True, some of the universally present rules of grammar, common to all languages, are not immediately obvious; they could have been otherwise. But geometry, too, could be Riemannian and not Euclidean; logic can be “fuzzy” as well as classical; and numbers can be imaginary or complex as well as real. Yet we do not think of any of these primary structures (Euclidian geometry, classical logic, real numbers) as innate in the brain. Why should generally observed grammatical rules be so considered? It is good to remember that mathematics, too, is a form of language.

Abstract structures, linguistic or mathematical, are in a class by themselves: not material objects in the external world, and not neurological brain states or phenomena (whether innate or not). Abstract structures stem from classification and generalization; for example, Russell and Whitehead’s definition of number as a class of classes of n objects.

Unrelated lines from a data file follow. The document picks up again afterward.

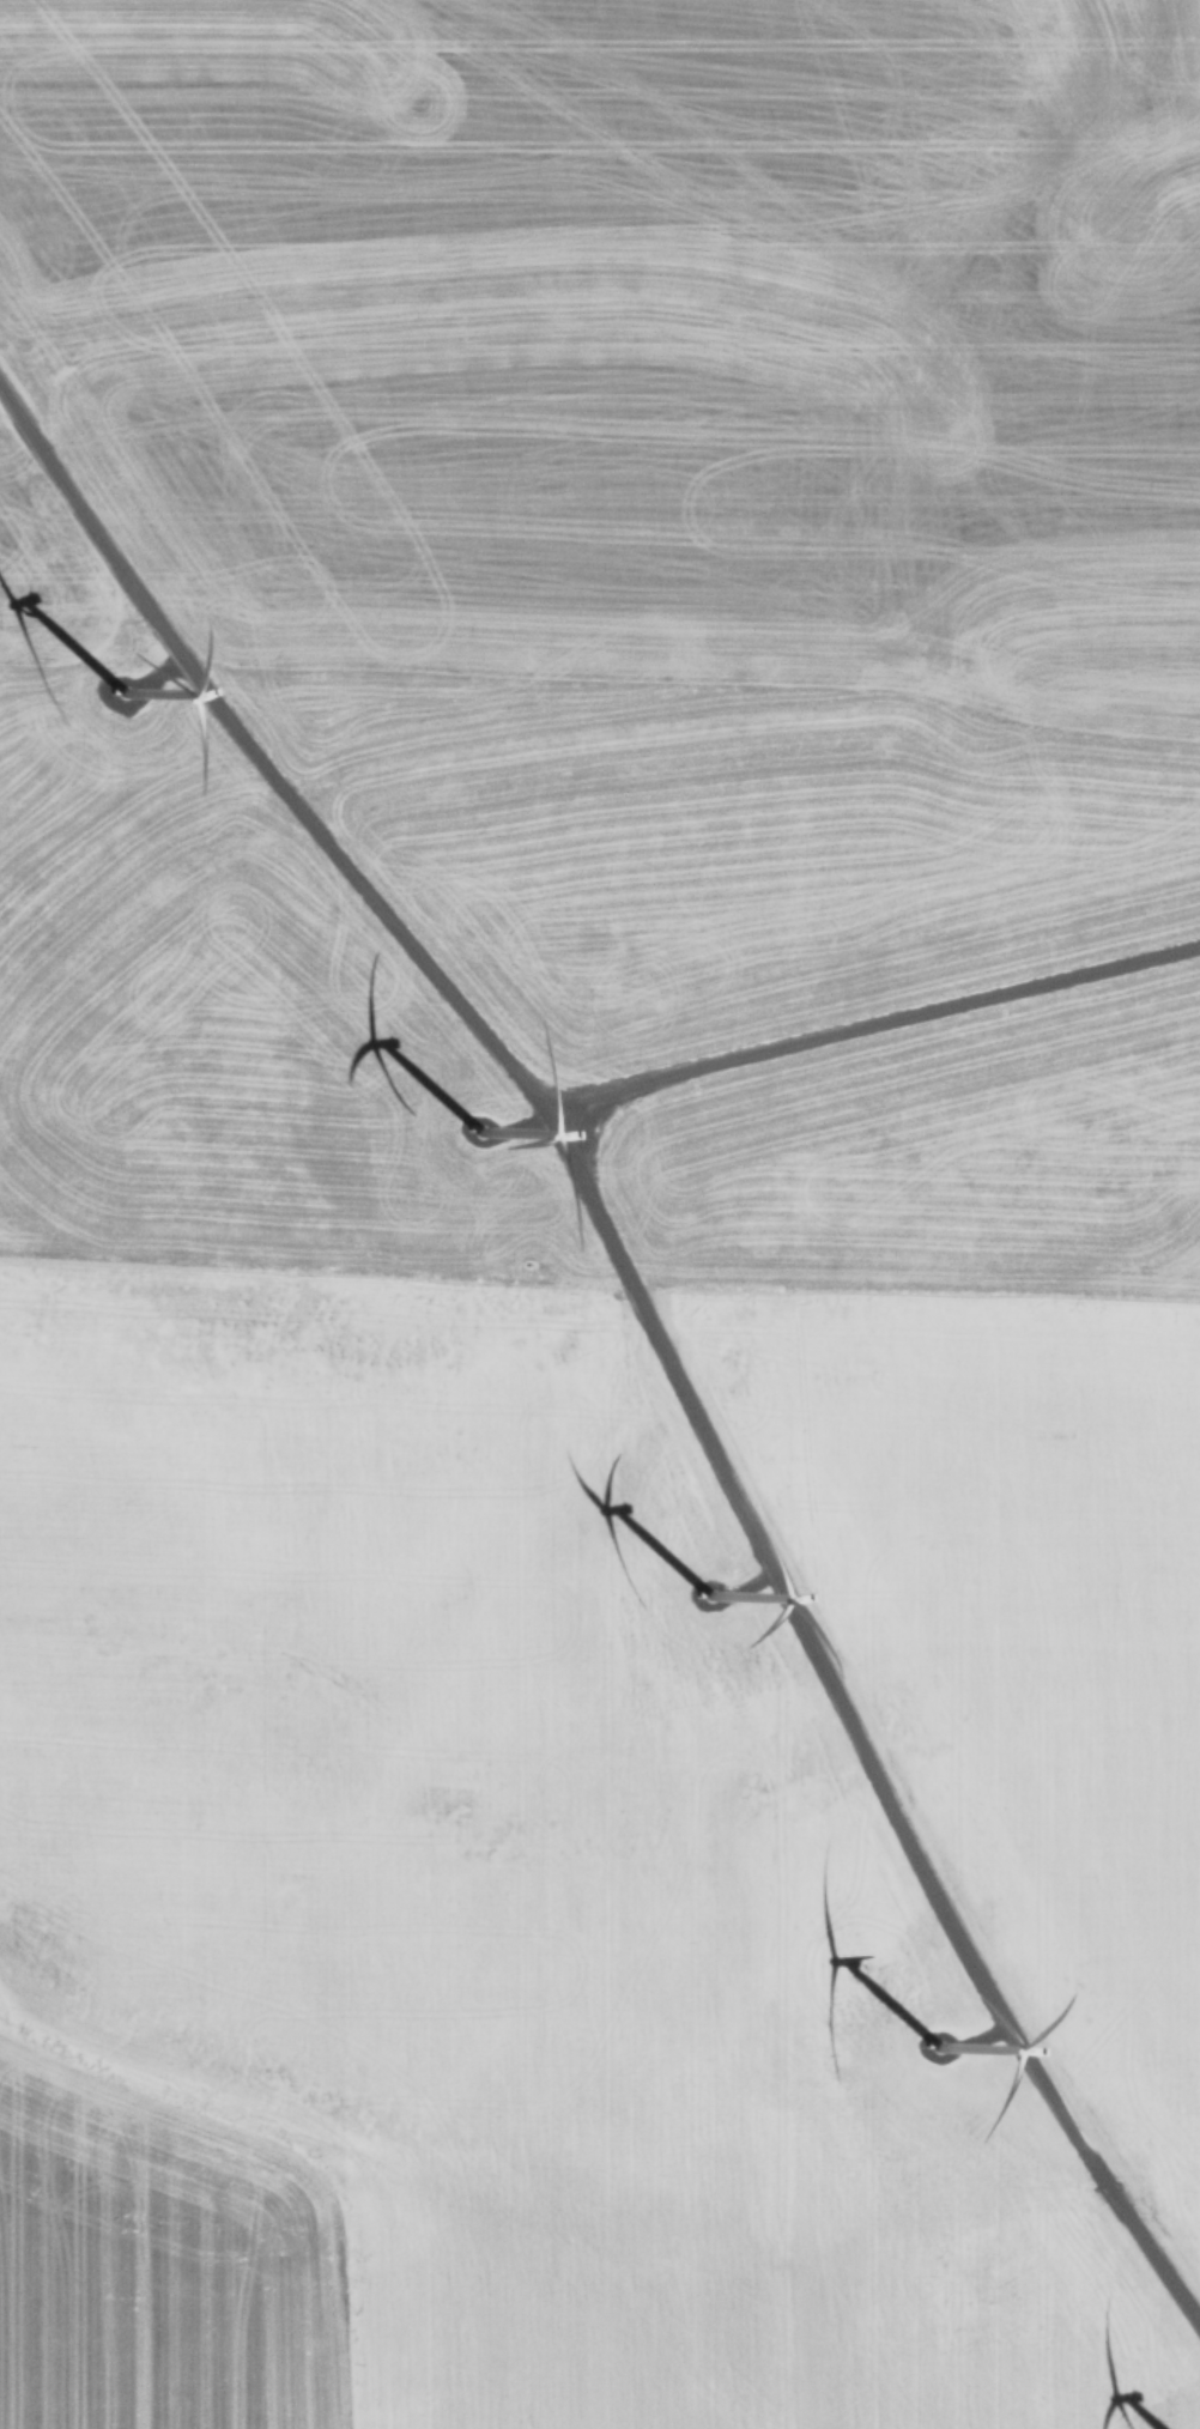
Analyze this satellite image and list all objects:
wind turbine: (129, 706)
wind turbine: (483, 1137)
road: (653, 1314)
wind turbine: (712, 1601)
wind turbine: (936, 2058)

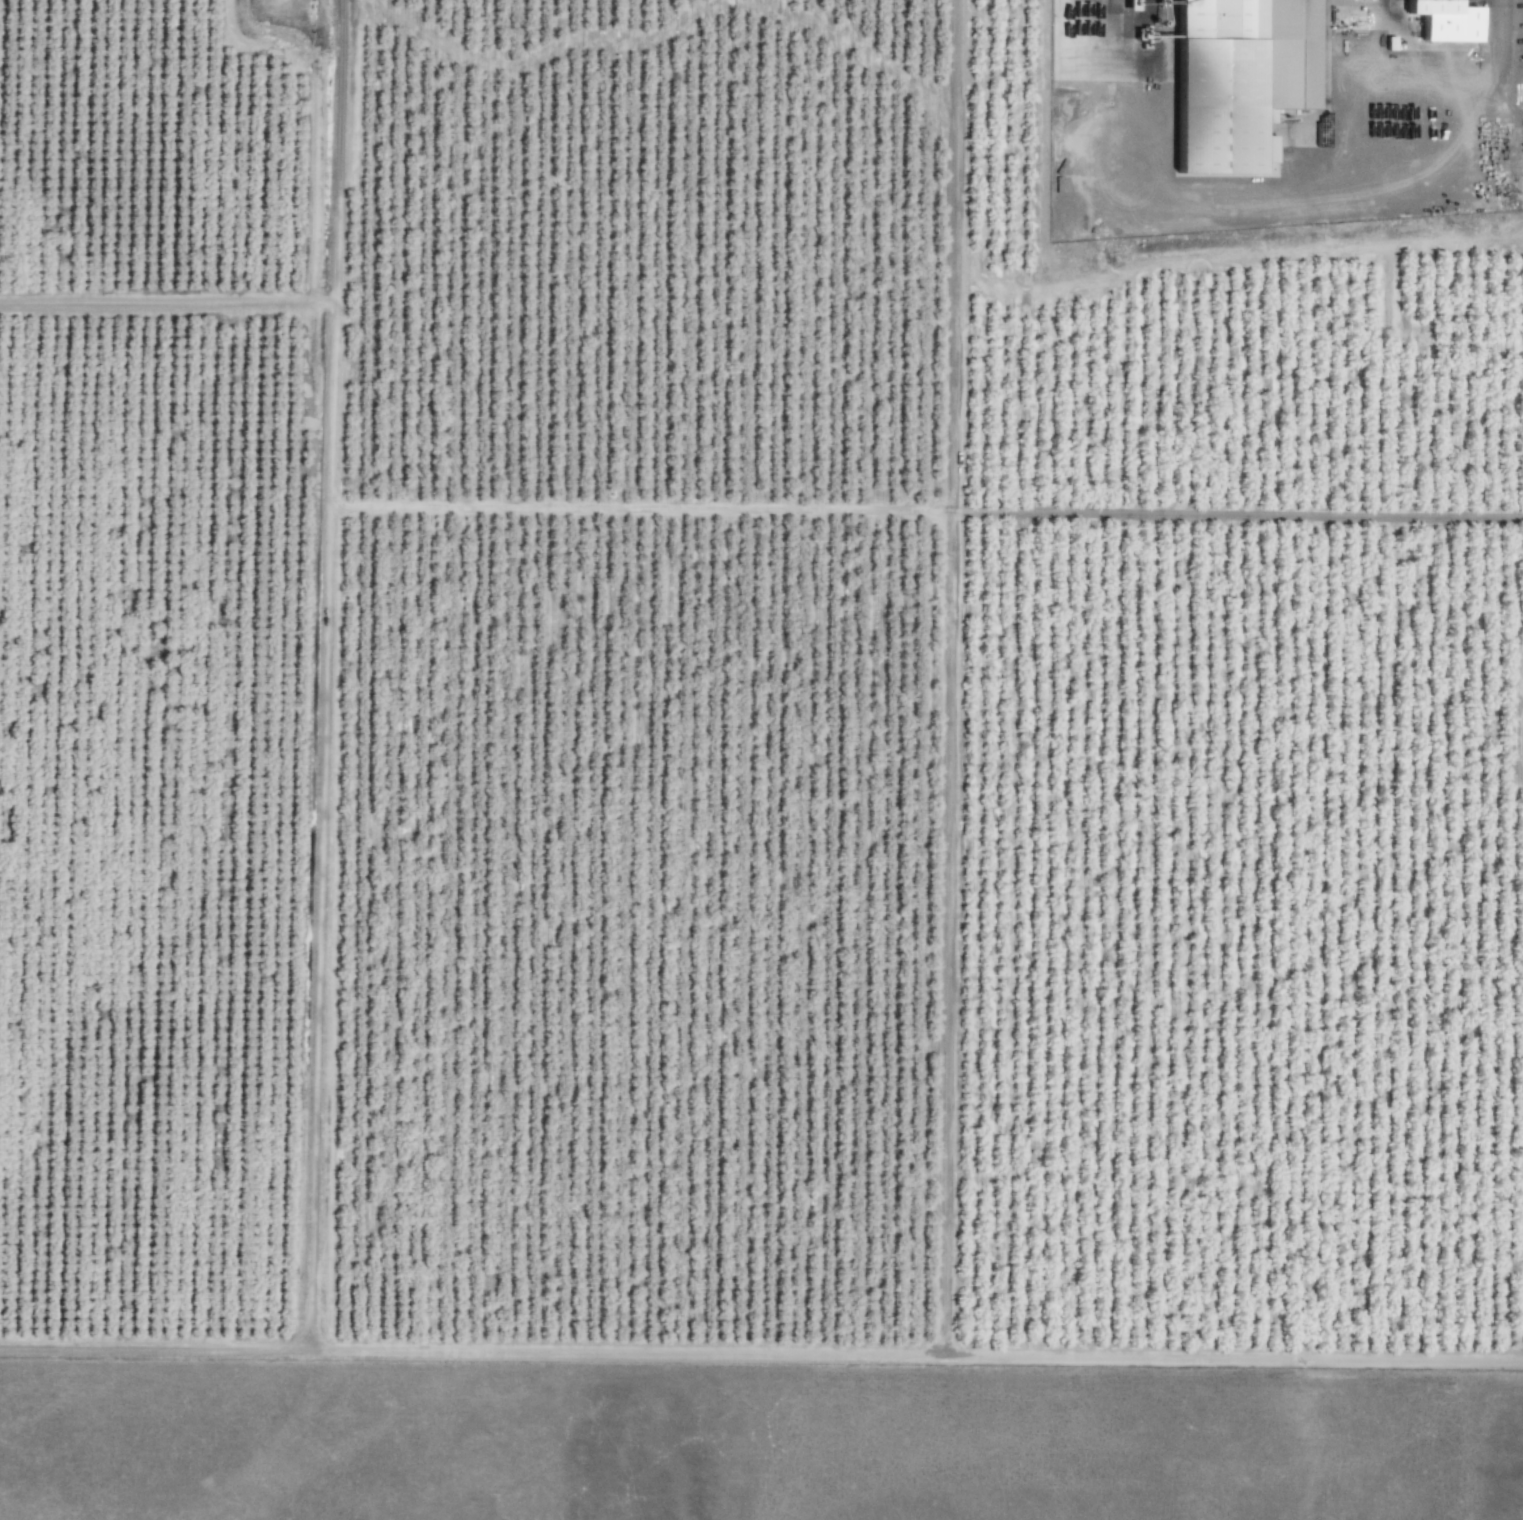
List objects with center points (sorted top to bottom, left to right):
building: (1433, 19)
building: (1235, 75)
road: (166, 301)
road: (638, 510)
road: (1236, 514)
road: (321, 675)
road: (950, 678)
road: (761, 1355)

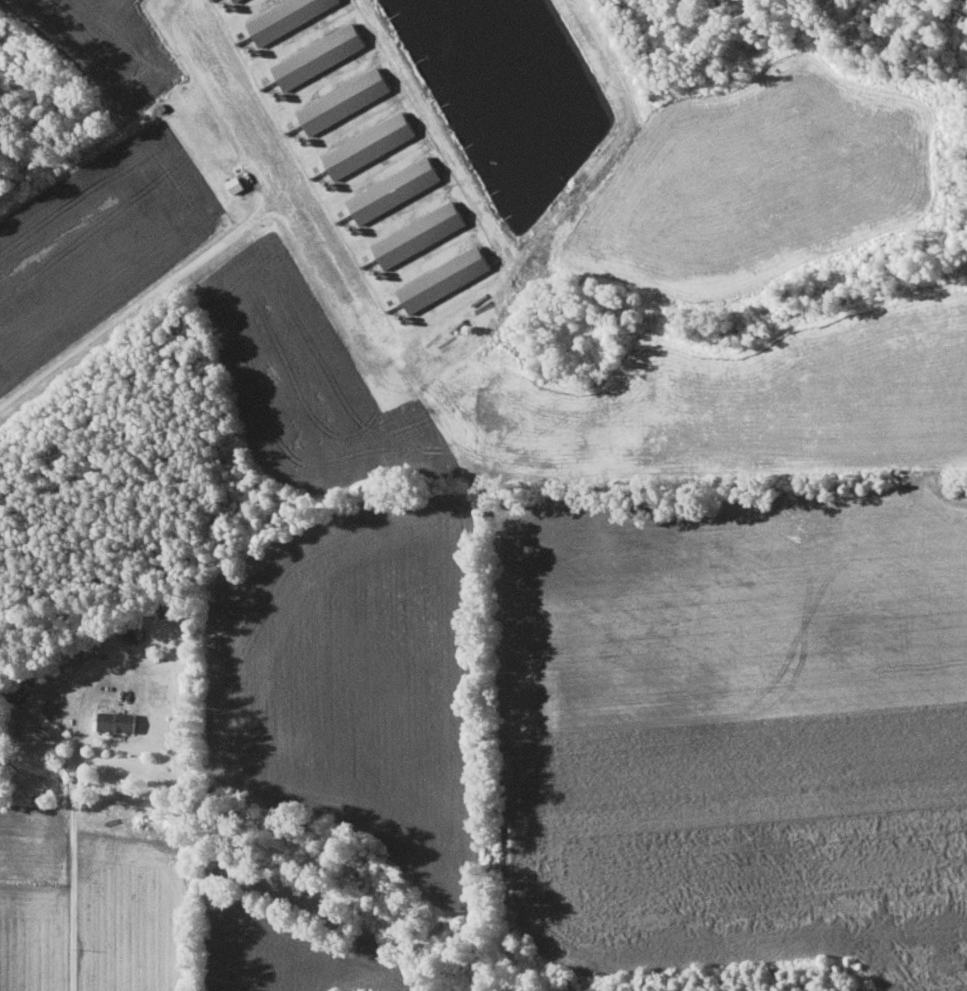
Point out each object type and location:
building: (235, 0)
building: (287, 17)
building: (319, 56)
building: (344, 101)
building: (369, 145)
building: (236, 184)
building: (394, 190)
building: (420, 234)
building: (444, 279)
road: (142, 300)
building: (135, 633)
building: (118, 720)
road: (70, 838)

A noun, a verb, an adjective, an adverb (or subject-predicate-object) are similarly a class of classes of particular names of things, of activities, and of qualities. Abstract thinking is a part of symbolic thinking, which is indeed (probably — but how do we know?) peculiar to humans. Abstract structures are close to Platonic ideas, out there beyond the shadows of the cave, in a cognitive mental heaven (universal mind). We PERCEIVE them through brain mechanisms, but they are not brain mechanisms themselves. They just ARE.